Published December 22, 2020 | Version v1
Working paper Open

Open Science Policy Brief for Penilaian Angka Kredit: Transparency and Credibility for World-Class Academics

Description

Background

On the 24th of November, 2020, the Indonesian Open Science Team met the DIKTI Director-General, Prof. Nizam, to discuss policy recommendations to help realize world-class Indonesian higher education institutions and academics. Afterwards, he requested a policy brief, as inputs for the upcoming amendments to the ‘Penilaian Angka Kredit’, a career evaluation and advancement system for Indonesian academics. If metrics and evaluation determines the type of academics, it begs the question, what type of academics do we want? Currently, the P.A.K focuses heavily on publications; however, to boost publication count academics use various methods, including but not limited to: being first author on research produced and written by students, selling out Indonesian natural resources to international researchers to be included in publications, self-plagiarism and self-citation, and neglecting national interests for their own. However, publications are not to be neglected, as they help us communicate our findings to the global audience. Therefore, we would like to make recommendations to a) produce academics that have impact to society and serve national interests, b) increase transparency to address poor practices in research and still gauge quality in a meaningful way. In other words, we would like to recommend changes so that we produce academics that have benefit to society, produce credible and useful research, rather than focusing solely on publications.

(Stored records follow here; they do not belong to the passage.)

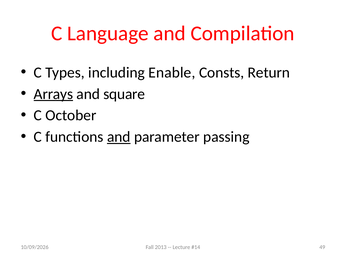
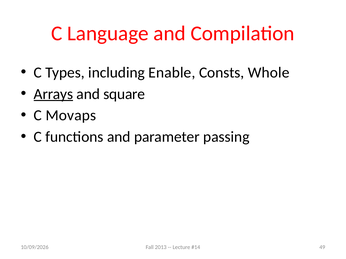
Return: Return -> Whole
October: October -> Movaps
and at (119, 137) underline: present -> none
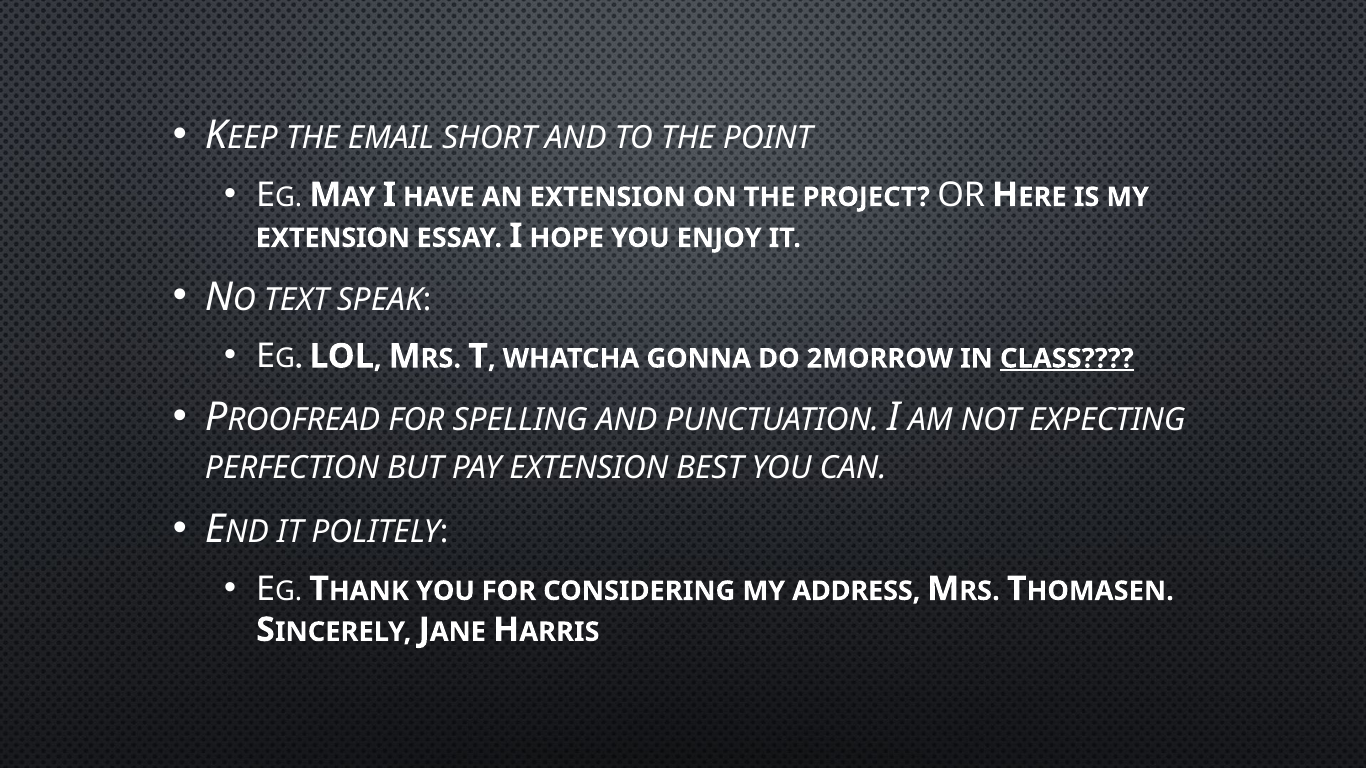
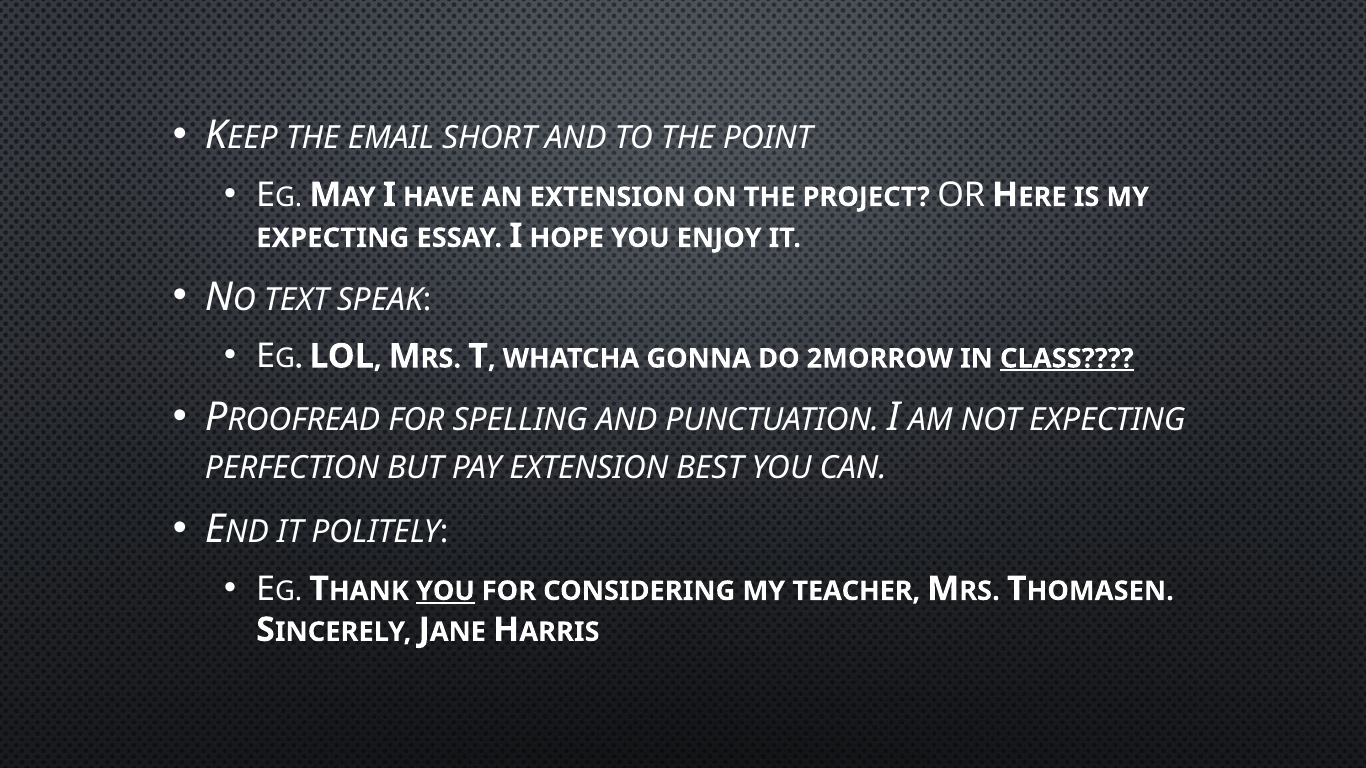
EXTENSION at (333, 238): EXTENSION -> EXPECTING
YOU at (445, 591) underline: none -> present
ADDRESS: ADDRESS -> TEACHER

Note that among discussed practices are self-plagiarism and whether preprints fall under this umbrella. We would like to strongly emphasise that publishing preprints do not fall under self-plagiarism as preprints have, do and will not ever be identified as a published journal publication. Therefore, any automated system should not identify preprints as journal publications.

We acknowledge that evaluating work is an evolving and difficult subject; however, much attention and progress has been made recently to properly evaluating the work produced by academics, such DORA and Leiden Manifesto.

Conclusions

Ultimately, these metrics are designed to shape the type of academics we desire in our country. The guidelines we have proposed hope to produce academics that in turn will produce credible and useful research that can be used to build the country, and the world through science. This philosophy is being adopted globally, as the lack of transparency increases an individual's ability to game the system, and thus produces research output that may seem good, but have absolutely no applicable value whatsoever. Thus, in order to properly gauge an academic, we must be transparent in their practices, conduct article-level assessment while considering OA journals, and last but not least, consider their impact beyond publications. We hope that the policy brief is able to encourage this.

For further reading on academic evaluation for impact rather than publication, we recommend reading the San Francisco Declaration of Research Assessment as well as the Leiden Manifesto for research metrics.